C'est l'ecchymose, douleur qui s'efface.

bonnet

Ce bonnet que je sors les jours de grand froid et qui, à chaque fois, me fait sourire. C'est un bonnet en laine tricotée main que m'a donné un jeune Afghan à Calais. J'étais partie en 2004, voir sur place la réalité des réfugiés dans cette ville où la côte anglaise se laisse voir certains jours. J'avais pris en photos les vêtements oubliés, jetés par les réfugiés, un peu partout dans la ville.
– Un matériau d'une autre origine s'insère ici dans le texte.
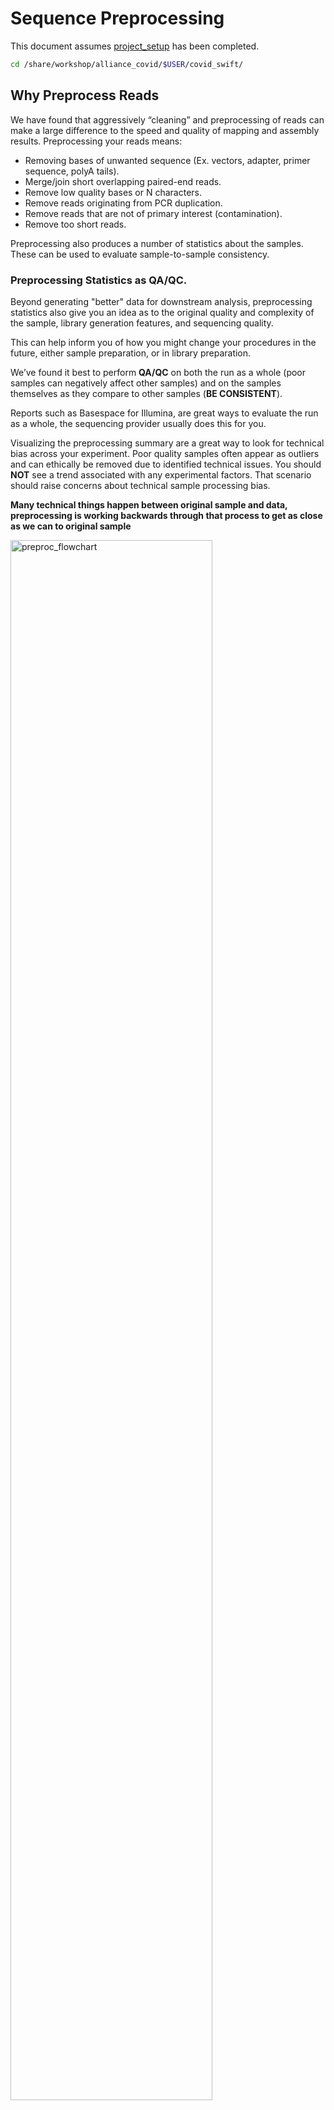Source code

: # Sequence Preprocessing

This document assumes [project_setup](./project_setup.md) has been completed.

```bash
cd /share/workshop/alliance_covid/$USER/covid_swift/
```

## Why Preprocess Reads

We have found that aggressively “cleaning” and preprocessing of reads can make a large difference to the speed and quality of mapping and assembly results. Preprocessing your reads means:

  * Removing bases of unwanted sequence (Ex. vectors, adapter, primer sequence, polyA tails).
  * Merge/join short overlapping paired-end reads.
  * Remove low quality bases or N characters.
  * Remove reads originating from PCR duplication.
  * Remove reads that are not of primary interest (contamination).
  * Remove too short reads.

Preprocessing also produces a number of statistics about the samples. These can be used to evaluate sample-to-sample consistency.

### Preprocessing Statistics as QA/QC.

Beyond generating "better" data for downstream analysis, preprocessing statistics also give you an idea as to the original quality and complexity of the sample, library generation features, and sequencing quality.

This can help inform you of how you might change your procedures in the future, either sample preparation, or in library preparation.

We’ve found it best to perform __QA/QC__ on both the run as a whole (poor samples can negatively affect other samples) and on the samples themselves as they compare to other samples (**BE CONSISTENT**).

Reports such as Basespace for Illumina, are great ways to evaluate the run as a whole, the sequencing provider usually does this for you.

Visualizing the preprocessing summary are a great way to look for technical bias across your experiment. Poor quality samples often appear as outliers and can ethically be removed due to identified technical issues. You should **NOT** see a trend associated with any experimental factors. That scenario should raise concerns about technical sample processing bias.

**Many technical things happen between original sample and data, preprocessing is working backwards through that process to get as close as we can to original sample**

<img src="preproc_figures/preproc_flowchart.png" alt="preproc_flowchart" width="80%"/>

### Covid Amplicon Preprocessing Workflow

1. Raw data stats.
1. Overlapping paired end reads and remove any adapters (overhangs).
1. Identify and remove primer sequences.
1. Remove reads containing 'N' bases.
1. Filter any reads that are less then, or greater than, some length parameter.
1. Preprocessed stats

## HTStream Streamed Preprocessing of Sequence Data

HTStream is a suite of preprocessing applications for high throughput sequencing data (ex. Illumina). A fast C++ implementation, designed with discreet functionality that can be pipelined together using standard Unix piping.

Benefits Include:
  * No intermediate files, reducing storage footprint.
  * Reduced I/O, files are only read in and written out once to disk.
  * Handles both single end and paired end reads at the same time.
  * Applications process reads at the same time allowing for process parallelization.
  * Built on top of mature C++ Boost libraries to reduce bugs and memory leaks.
  * Designed following the philosophy of [Program Design in the UNIX Environment](https://onlinelibrary.wiley.com/doi/abs/10.1002/j.1538-7305.1984.tb00055.x).
  * Works with native Unix/Linux applications such as grep/sed/awk etc.
  * Can build a custom preprocessing pipeline to fit the specific expectation of the data.
  * A single JSON output per sample detailing the preprocessing statistics from each application.

HTStream achieves these benefits by using a tab delimited intermediate format that allows for streaming from application to application. This streaming creates some awesome efficiencies when preprocessing HTS data and makes it fully interoperable with other standard Linux tools.

### HTStream applications

HTStream includes the following applications:

  * hts_AdapterTrimmer: Identify and remove adapter sequences.
  * hts_CutTrim: Discreet 5' and/or 3' basepair trimming.
  * hts_LengthFilter: Remove reads outside of min and/or max length.
  * hts_NTrimmer: Extract the longest subsequence with no Ns.
  * hts_Overlapper: Overlap paired end reads, removing adapters when present.
  * hts_PolyATTrim: Identify and remove polyA/T sequence.
  * hts_Primers: Identify and optionally remove 5' and/or 3' primer sequence.
  * hts_QWindowTrim: 5' and/or 3' quality score base trimming using windows.
  * hts_SeqScreener: Identify and remove/keep/count contaminants (default phiX).
  * hts_Stats: Compute read stats.
  * hts_SuperDeduper: Identify and remove PCR duplicates.

The source code and pre-compiled binaries for Linux can be downloaded and installed [from the GitHub repository](https://github.com/s4hts/HTStream).

HTStream is also avaiable on [Bioconda](https://bioconda.github.io/), and there is even an image on [Docker Hub](https://hub.docker.com/r/dzs74/htstream).

HTStream was designed to be extensible. We continue to add new preprocessing routines and welcome contributions from collaborators.

If you encounter any bugs or have suggestions for improvement, please post them to [issues](https://github.com/s4hts/HTStream/issues).

# HTStream Setup for our Project

## Example, running HTStream

Let's run the first step of our HTStream preprocessing pipeline, which is always to gather basic stats on the read files. For now, we're only going to run one sample through the pipeline.

When building a new pipeline, it is almost always a good idea to use a small subset of the data in order to speed up development. A small sample of reads will take seconds to process and help you identify problems that may have only been apparent after hours of waiting for the full data set to process.

1. Let's start by first taking a small subsample of reads, so that our trial run through the pipeline goes really quickly.

    ```bash
    cd /share/workshop/alliance_covid/$USER/covid_swift/
    mkdir -p HTS_testing
    cd HTS_testing
    pwd
    ```

    * *Why run ```pwd``` here?*

    Then create a small dataset.

    ```bash
    zcat ../00-RawData/Clinical_Batch5_4-8-21/GSR-SWIFT-2021-04-08-FS25275372_S12_L001_R1_001.fastq.gz | head -400000 | gzip > GSR-SWIFT-2021-04-08-FS25275372.subset_R1.fastq.gz
    zcat ../00-RawData/Clinical_Batch5_4-8-21/GSR-SWIFT-2021-04-08-FS25275372_S12_L001_R2_001.fastq.gz | head -400000 | gzip > GSR-SWIFT-2021-04-08-FS25275372.subset_R2.fastq.gz
    ls
    ```

    So we ```zcat``` (uncompress and send to stdout), pipe ```|```  to ```head``` (param -400000) then pipe to ```gzip``` to recompress and name our files subset.

    * *How many reads are we going to analyze in our subset?*

1. Now we'll run our first preprocessing step ```hts_Stats```, we are going to use the version of HTStream installed in '/share/workshop/mca_htstream/bin/'.

    ```bash
    cd /share/workshop/alliance_covid/$USER/covid_swift/HTS_testing
    export PATH=/share/workshop/alliance_covid/software/HTStream/bin/:$PATH
    hts_Stats --help
    ```

    * *What version of hts_Stats is loaded?*


1. Now lets run ```hts_Stats``` and look at the output.

    ```bash
    hts_Stats -1 GSR-SWIFT-2021-04-08-FS25275372.subset_R1.fastq.gz \
              -2 GSR-SWIFT-2021-04-08-FS25275372.subset_R2.fastq.gz \
              -L GSR-SWIFT-2021-04-08-FS25275372.stats.json > out.tab
    ```

    * *What happens if you run hts_Stats without piping output to out.tab?*

    * *Can you think of a way to view the output from hts_Stats in less without creating out.tab?*

    By default, all HTS apps output tab formatted files to the stdout.

    Take a look at the output (remember ```q``` quits):
    ```bash
    less out.tab
    ```

    The output was difficult to understand, lets try without line wrapping (note that you can also type ```-S``` from within ```less``` if you forget). Scroll with the arrow keys, left, right, up, and down.
    ```bash
    less -S out.tab
    ```

    And delete out.tab since we are done with it:
    ```bash
    rm out.tab
    ```

    Remember how this output looks, we will revisit it later.

1. Now lets change the command slightly.
    ```bash
    hts_Stats -1 GSR-SWIFT-2021-04-08-FS25275372.subset_R1.fastq.gz \
              -2 GSR-SWIFT-2021-04-08-FS25275372.subset_R2.fastq.gz \
              -L GSR-SWIFT-2021-04-08-FS25275372.stats.json -f GSR-SWIFT-2021-04-08-FS25275372.stats
    ```

    * *What parameters did we use, what do they do?*

    Lets take a look at the output of stats

    ```bash
    ls -lah
    ```

    <div class="output">msettles@tadpole:/share/workshop/alliance_covid/msettles/covid_swift/HTS_testing$     ls -lah
    total 34M
    drwxrwsr-x 2 msettles workshop    7 Aug  9 21:08 .
    drwxrwsr-x 4 msettles workshop    5 Aug  9 20:56 ..
    -rw-rw-r-- 1 msettles workshop  71K Aug  9 21:08 GSR-SWIFT-2021-04-08-FS25275372.stats.json
    -rw-rw-r-- 1 msettles workshop 8.0M Aug  9 21:08 GSR-SWIFT-2021-04-08-FS25275372.stats_R1.fastq.gz
    -rw-rw-r-- 1 msettles workshop 8.5M Aug  9 21:08 GSR-SWIFT-2021-04-08-FS25275372.stats_R2.fastq.gz
    -rw-rw-r-- 1 msettles workshop 8.0M Aug  9 21:02 GSR-SWIFT-2021-04-08-FS25275372.subset_R1.fastq.gz
    -rw-rw-r-- 1 msettles workshop 8.5M Aug  9 21:02 GSR-SWIFT-2021-04-08-FS25275372.subset_R2.fastq.gz
    </div>

    * *Which files were generated from hts\_Stats?*

1. Lets look at the file GSR-SWIFT-2021-04-08-FS25275372.stats\.json*

    ```bash
    cat GSR-SWIFT-2021-04-08-FS25275372.stats.json
    ```

    The logs generated by htstream are in [JSON](https://en.wikipedia.org/wiki/JSON) format, like a database format but meant to be readable.


## Next lets screen out PhiX, the Illumina control

1. First, view the help documentation for hts_SeqScreener

    ```bash
    cd /share/workshop/alliance_covid/$USER/covid_swift/HTS_testing
    hts_SeqScreener -h
    ```

    * *What parameters are needed to:
        1. provide a reference to hts_SeqScreener and
        2. count, and not screen occurrences?*

1. Run HTStream on the small test set.

    ```bash
    hts_SeqScreener -1 GSR-SWIFT-2021-04-08-FS25275372.subset_R1.fastq.gz \
                    -2 GSR-SWIFT-2021-04-08-FS25275372.subset_R2.fastq.gz \
                    -r -L GSR-SWIFT-2021-04-08-FS25275372.phix.json -f GSR-SWIFT-2021-04-08-FS25275372.phix
    ```

    * *Which files were generated from hts\_SeqScreener?*

    * *Lets look at the file GSR-SWIFT-2021-04-08-FS25275372.phix.json?*

    * *What do you notice about the GSR-SWIFT-2021-04-08-FS25275372.phix.json?*

    * *How many reads were identified as phix?*

### Stream multiple applications together.

The power of HTStream is the ability to stream reads through multiple programs using pipes. By streaming reads through programs, processing will be much quicker because each read is read in only once and written out only once. This approach also uses significantly less storage as there are no intermediate files. HTStream can do this by streaming a tab-delimited format called tab6.

Single end reads are 3 columns:

`read1id  read1seq  read1qual`

Paired end reads are 6 columns:

`read1id  read1seq  read1qual  read2id  read2seq  read2qual`

1. So lets first run hts_Stats and then hts_SeqScreener in a streamed fashion.

    ```bash
    cd /share/workshop/alliance_covid/$USER/covid_swift/HTS_testing

    hts_Stats -1 GSR-SWIFT-2021-04-08-FS25275372.subset_R1.fastq.gz \
              -2 GSR-SWIFT-2021-04-08-FS25275372.subset_R2.fastq.gz \
              -L GSR-SWIFT-2021-04-08-FS25275372.streamed.json |
    hts_SeqScreener -A GSR-SWIFT-2021-04-08-FS25275372.streamed.json \
              -f GSR-SWIFT-2021-04-08-FS25275372.streamed
    ```

    Note the pipe, ```|```, between the two applications!

    **Questions**
    * *What new parameters did we use here?*

    * *What parameter is SeqScreener using that specifies how reads are input?*

    * *Lets look at the file GSR-SWIFT-2021-04-08-FS25275372.streamed.json?*


    ```bash
    zless -S GSR-SWIFT-2021-04-08-FS25275372.streamed.json
    ```

## A Covid Amplicon preprocessing pipeline

1. hts_Stats: get stats on *input* raw reads
1. hts_Overlapper: overlap, identify and remove adapter sequence
1. hts_Primers: Identify and remove primer sequences
1. hts_NTrimmer: trim to remove any remaining N characters
1. hts_LengthFilter: use to remove all reads < 50bp
1. hts_Stats: get stats on *output* cleaned reads

### Adapter trimming by overlapping reads.

Consider the three scenarios below

**Insert size > length of the number of cycles**

<img src="preproc_figures/overlap_pairs.png" alt="overlap_pairs" width="80%"/>

hts_AdapterTrimmer product: original pairs

hts_Overlapper product: original pairs

**Insert size < length of the number of cycles (10bp min)**

<img src="preproc_figures/overlap_single.png" alt="overlap_single" width="80%"/>

hts_AdapterTrimmer product: original pairs

hts_Overlapper product: extended, single

**Insert size < length of the read length**

<img src="preproc_figures/overlap_adapter.png" alt="overlap_adapter" width="80%"/>

hts_AdapterTrimmer product: adapter trimmed, pairs

hts_Overlapper product: adapter trimmed, single

Both hts_AdapterTrimmer and hts_Overlapper employ this principle to identify and remove adapters for paired-end reads. For paired-end reads the difference between the two are the output, as overlapper produces single-end reads when the pairs overlap and adapter trimmer keeps the paired end format. For single-end reads, adapter trimmer identifies and removes adapters by looking for the adapter sequence, where overlapper just ignores single-end reads (nothing to overlap).

### Primer identification and removal

Primers are **not** part of the sample genome, are artifical, and should therefor be removed. Further, looking for and identifying the primers on both the 5' and 3' ends validates the read was indeed produced by PCR (i.e. its not contaminant, or PhiX). hts_Primers, compares the beginning (primer region) of each read to all possible primers given and returns the best match < specified maximimum *Levenshtein* distance (mismatches, insertion, deletions) + final n basepair exact match.

The final exact matches are used to produce a hard cut between the primer and the interior sequences (a hard edge).

Further, hts_Primers allows for the detection of phase-shifted primers and the flip.


### Now lets see if we can find evidence of Illumina sequencing adapters in our subset.
Remember that Illumina reads must have P5 and P7 adapters and generally look like this (in R1 orientation):

P5---Read1primer---INSERT---IndexReadprimer--index--P7(rc)

This sequence is P7(rc): ATCTCGTATGCCGTCTTCTGCTTG. It should be at the end of any R1 that contains a full-length adapter sequence.

```bash
cd /share/workshop/alliance_covid/$USER/covid_swift/HTS_testing
zcat GSR-SWIFT-2021-04-08-FS25275372.subset_R1.fastq.gz | grep TCTCGTATGCCGTCTTCTGCTTG
```

* *What did you find?*
* *Do you remember how to count the number of instances?*
* *Roughly, what percentage of this data has adapters?*


### Lets put it all together

#### First lets copy the genome and primers over.

```bash
cd /share/workshop/alliance_covid/$USER/covid_swift/HTS_testing
cp -r /share/workshop/alliance_covid/rawdata/resources ../.
ls ../resources
```

* *How many files are there?*
* *`cat` or `less` the files to view their contents?*
* *how may 5' adapters are there? How many 3' adapters*

#### Then run the 'whole' pipeline

```bash
hts_Stats \
  --notes 'initial stats' \
  --stats-file GSR-SWIFT-2021-04-08-FS25275372.preprocessed.json \
  -1 GSR-SWIFT-2021-04-08-FS25275372.subset_R1.fastq.gz \
  -2 GSR-SWIFT-2021-04-08-FS25275372.subset_R2.fastq.gz | \
hts_Overlapper \
  --notes 'overlap and trim adapters' \
  --append-stats-file GSR-SWIFT-2021-04-08-FS25275372.preprocessed.json | \
hts_Primers \
  --notes 'identify and trip adapters' \
  --append-stats-file GSR-SWIFT-2021-04-08-FS25275372.preprocessed.json \
  --min_primer_matches 2 \
  --primers_5p ../resources/primer5p.fa \
  --primers_3p ../resources/primer3p.fa \
  --flip | \
hts_NTrimmer \
  --notes 'remove any reads with  N characters' \
  --append-stats-file GSR-SWIFT-2021-04-08-FS25275372.preprocessed.json \
  --exclude | \
hts_LengthFilter \
  --notes 'remove reads < 50bp' \
  --append-stats-file GSR-SWIFT-2021-04-08-FS25275372.preprocessed.json \
  --no-orphans \
  --min-length 50 | \
hts_Stats \
  --notes 'final stats' \
  --force \
  --append-stats-file GSR-SWIFT-2021-04-08-FS25275372.preprocessed.json \
  --fastq-output GSR-SWIFT-2021-04-08-FS25275372.preprocessed
```

Note the patterns:
* In the first routine we use -1 and -2 to specify the original reads.
* In the final routine -f fastq prefix to write out new preprocessed reads.
* For the log, we specify -L in the first app to write out to a new log, and then use -A for the second routine onward to append log output, generating a single log file at the end.
* All other parameters are algorithm specific, can review using --help

**Questions**
* *Review the final json output, how many reads do we have left?*

* *Confirm that number by counting the number of reads in the final output files.*

* *How many adapters did we detect, cut off?*

* *How many reads did we identify with Primers?*

* *Anything else interesting?*

**Adapters?**

```bash
cd /share/workshop/alliance_covid/$USER/covid_swift/HTS_testing
zcat GSR-SWIFT-2021-04-08-FS25275372.preprocessed_R1.fastq.gz | grep TCTCGTATGCCGTCTTCTGCTTG
```

## Run HTStream on the Covid Samples.

We can now run the preprocessing routine across all samples on the real data using a SLURM script, [hts_preproc.slurm](../../software_scripts/scripts/hts_preproc.slurm), that we should take a look at now.

```bash
cd /share/workshop/alliance_covid/$USER/covid_swift/  # We'll run this from the main directory
wget https://raw.githubusercontent.com/ucdavis-bioinformatics-training/2021-Alliance-Makerere_Covid/master/software_scripts/scripts/hts_preproc.slurm -O hts_preproc.slurm
less hts_preproc.slurm
```

When you are done, type "q" to exit.

<pre class="prettyprint"><code class="language-sh" style="background-color:333333">#!/bin/bash

#SBATCH --job-name=htstream # Job name
#SBATCH --nodes=1
#SBATCH --ntasks=3
#SBATCH --time=1-0
#SBATCH --mem=500 # Memory pool for all cores (see also --mem-per-cpu)
#SBATCH --partition=production # cluster partition
#SBATCH --account=workshop # cluster account to use for the job
#SBATCH --reservation=workshop # cluster account reservation
#SBATCH --array=1-24
#SBATCH --output=slurmout/htstream-%A_%a.out # File to which STDOUT will be written
#SBATCH --error=slurmout/htstream-%A_%a.err # File to which STDERR will be written
#SBATCH --mail-type=ALL
#SBATCH --mail-user=your_email@whereever.com

start=`date +%s`
echo $HOSTNAME
echo "My SLURM_ARRAY_TASK_ID: " $SLURM_ARRAY_TASK_ID

sample=`sed "${SLURM_ARRAY_TASK_ID}q;d" $1`

outpath="01-HTS_Preproc_Amplicon"
dname=`dirname "$sample"`
[[ -d ${outpath}/${dname} ]] || mkdir -p ${outpath}/${dname}

echo "SAMPLE: ${sample}"

export PATH=/share/workshop/alliance_covid/software/HTStream/bin:$PATH

call="hts_Stats \
      	--notes 'initial stats' \
      	--stats-file ${outpath}/${sample}.json \
      	-1 00-RawData/${sample}_*R1*.fastq.gz \
      	-2 00-RawData/${sample}_*R2*.fastq.gz | \
      hts_Overlapper \
      	--notes 'overlap and trim adapters' \
      	--append-stats-file ${outpath}/${sample}.json | \
      hts_Primers \
      	--notes 'identify and trip adapters' \
      	--append-stats-file ${outpath}/${sample}.json \
      	--min_primer_matches 2 \
      	--primers_5p resources/primer5p.fa \
      	--primers_3p resources/primer3p.fa \
      	--flip | \
      hts_NTrimmer \
      	--notes 'remove any reads with  N characters' \
      	--append-stats-file ${outpath}/${sample}.json \
      	--exclude | \
      hts_LengthFilter \
      	--notes 'remove reads < 50bp' \
      	--append-stats-file ${outpath}/${sample}.json \
      	--no-orphans \
      	--min-length 50 | \
      hts_Stats \
      	--notes 'final stats' \
      	--force \
      	--append-stats-file ${outpath}/${sample}.json \
      	--fastq-output ${outpath}/${sample}"

echo $call
eval $call

end=`date +%s`
runtime=$((end-start))
echo $runtime
</code></pre>

Double check to make sure that slurmout and 01-HTS_Preproc directories have been created for output, then after looking at the script, let's run it.

```bash
cd /share/workshop/alliance_covid/$USER/covid_swift/
mkdir -p slurmout  # -p tells mkdir not to complain if the directory already exists
mkdir -p 01-HTS_Preproc_Amplicon
### Did you make a sample sheet? If not copy mine
cp /share/workshop/alliance_covid/rawdata/swift_samples.B5.txt .
```

#### moment of truth!
If you'd first like to edit the slurm script to include your email, do so now.

```bash
sbatch hts_preproc.slurm swift_samples.B5.txt
```

We can watch the progress of our task array using the 'squeue' command. Takes a couple minutes to process each sample.

```bash
squeue -u $USER  # use your username
```

## Quality Assurance - Preprocessing statistics as QA/QC.

Beyond generating "better" data for downstream analysis, cleaning statistics also give you an idea as to the original quality and complexity of the sample, library generation, and sequencing quality.

This can help inform you of how you might change your protocol/procedures in the future, either sample preparation, or in library preparation.

I’ve found it best to perform QA/QC on both the run as a whole (poor samples can affect other samples) and on the samples themselves as they compare to other samples **(BE CONSISTENT!)**.

Reports such as Basespace for Illumina, are great ways to evaluate the run as a whole, the sequencing provider usually does this for you. Plots of the preprocessing summary are a great way to look for technical bias across your experiment. Poor quality samples often appear as outliers and can ethically be removed due to identified technical issues.

1. Let's make sure that all jobs completed successfully.

    Lets first check all the "htstream_%\*.out" and "htstream_%\*.err" files:

    ```bash
    cd /share/workshop/alliance_covid/$USER/covid_swift/
    cat slurmout/htstream-*.out
    ```

    Look through the output and make sure you don't see any errors. Now do the same for the err files:

    ```bash
    cat slurmout/htstream-*.err
    ```

    Also, check the output files. First check the number of forward and reverse output files (should be 8 each):

    ```bash
    cd 01-HTS_Preproc_Amplicon
    ls */*R1* | wc -l
    ls */*R2* | wc -l
    ```

    Check the sizes of the files as well. Make sure there are no zero or near-zero size files and also make sure that the size of the files are in the same ballpark as each other:

    ```bash
    ls -lh *
    ```
<!--
    **IF** for some reason it didn't finish, is corrupted or you missed the session, please let one of us know and we will help, and you can copy over a completed copy

    ```bash
    #cp -r /share/workshop/alliance_covid/msettles/HTS_testing /share/workshop/alliance_covid/$USER/covid_swift/.
    #cp -r /share/workshop/alliance_covid/msettles/01-HTS_Preproc /share/workshop/alliance_covid/$USER/covid_swift/.
    ```
 -->
1. Let's take a look at the differences in adapter content between the input and output files. First look at the input file:

    ```bash
    cd /share/workshop/alliance_covid/$USER/covid_swift/
    zless 00-RawData/Clinical_Batch5_4-8-21/GSR-SWIFT-2021-04-08-FS25275372_S12_L001_R1_001.fastq.gz
    ```

    Let's search for the adapter sequence. Type '/' (a forward slash), and then type **AGATCGGAAGAGCACACGTCTGAACTCCAGTCAC** (the first part of the forward adapter). Press Enter. This will search for the sequence in the file and highlight each time it is found. You can now type "n" to cycle through the places where it is found. When you are done, type "q" to exit. Alternatively, you can use zcat and grep like we did earlier.

    Now look at the output file:

    ```bash
    zless 01-HTS_Preproc_Amplicon/Clinical_Batch5_4-8-21/GSR-SWIFT-2021-04-08-FS25275372_R1.fastq.gz
    ```

    If you scroll through the data (using the spacebar), you will see that some of the sequences have been trimmed. Now, try searching for **AGATCGGAAGAGCACACGTCTGAACTCCAGTCAC** again. You shouldn't find it (adapters were trimmed remember), but rarely is anything perfect. You may need to use Control-C to get out of the search and then "q" to exit the 'less' screen.

    Lets grep for the sequence and count occurrences

    ```bash
    zcat  00-RawData/Clinical_Batch5_4-8-21/GSR-SWIFT-2021-04-08-FS25275372_S12_L001_R1_001.fastq.gz | grep  AGATCGGAAGAGCACACGTCTGAACTCCAGTCAC | wc -l
    zcat  01-HTS_Preproc_Amplicon/Clinical_Batch5_4-8-21/GSR-SWIFT-2021-04-08-FS25275372_R1.fastq.gz | grep  AGATCGGAAGAGCACACGTCTGAACTCCAGTCAC | wc -l
    ```

    * *What is the reduction in adapters found?*

1. MultiQC QA/QC Summary of the json files.

Finally lets use [MultiQC](https://multiqc.info/) to generate a summary of our output. Currently MultiQC support for HTStream is in development by Bradley Jenner, and has not been included in the official MultiQC package. If you'd like to try it on your own data, you can find a copy here [https://github.com/s4hts/MultiQC](https://github.com/s4hts/MultiQC).

For now lets just do the smaller test dataset.
```bash
## Run multiqc to collect statistics and create a report:
cd /share/workshop/alliance_covid/$USER/covid_swift/
module load multiqc/htstream.dev0
multiqc -i covid-cleaning -o covid-htstream-report ./HTS_testing/GSR-SWIFT-2021-04-08-FS25275372.preprocessed.json
```

Transfer covid-cleaning_multiqc_report.html to your computer and open it in a web browser.

Or in case of emergency, download this copy: [covid-cleaning_multiqc_report.html](covid-cleaning_multiqc_report.html)


### Another dataset

The second dataset Batch019A needs a samplesheet and edits to the slurm script. Specifically the number of samples is different. Go ahead and make these modifications and run the script.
Des vieilles dames leur tricotaient des bonnets. Les  plus jeunes refusaient de les porter. Ils avaient constaté qu'aucun jeune de la ville ne portait un bonnet de la sorte, et qu'ils se feraient remarquer de suite par la police. Ils préféraient les bonnets avec des marques. Comme j'avais froid à la tête, un jeune garçon m'a donné le sien. Il avait le visage mangé par une maladie de peau. Les stigmates des nuits passées dehors sans pouvoir se laver. La gale le plus souvent. Je n'ai pas eu peur de la maladie et j'ai pris le bonnet.  Il a eu un merveilleux sourire. Il ne parlait pratiquement pas français, alors il souriait. Quand, j'enfile le bonnet, je pense à lui, à eux et à tous ces nouveaux aventuriers de la terre. Ceux de l'errance. Je pense à leur courage, à leur obstination. Je souris pour que la vie ne me mette pas toujours à l'étroit.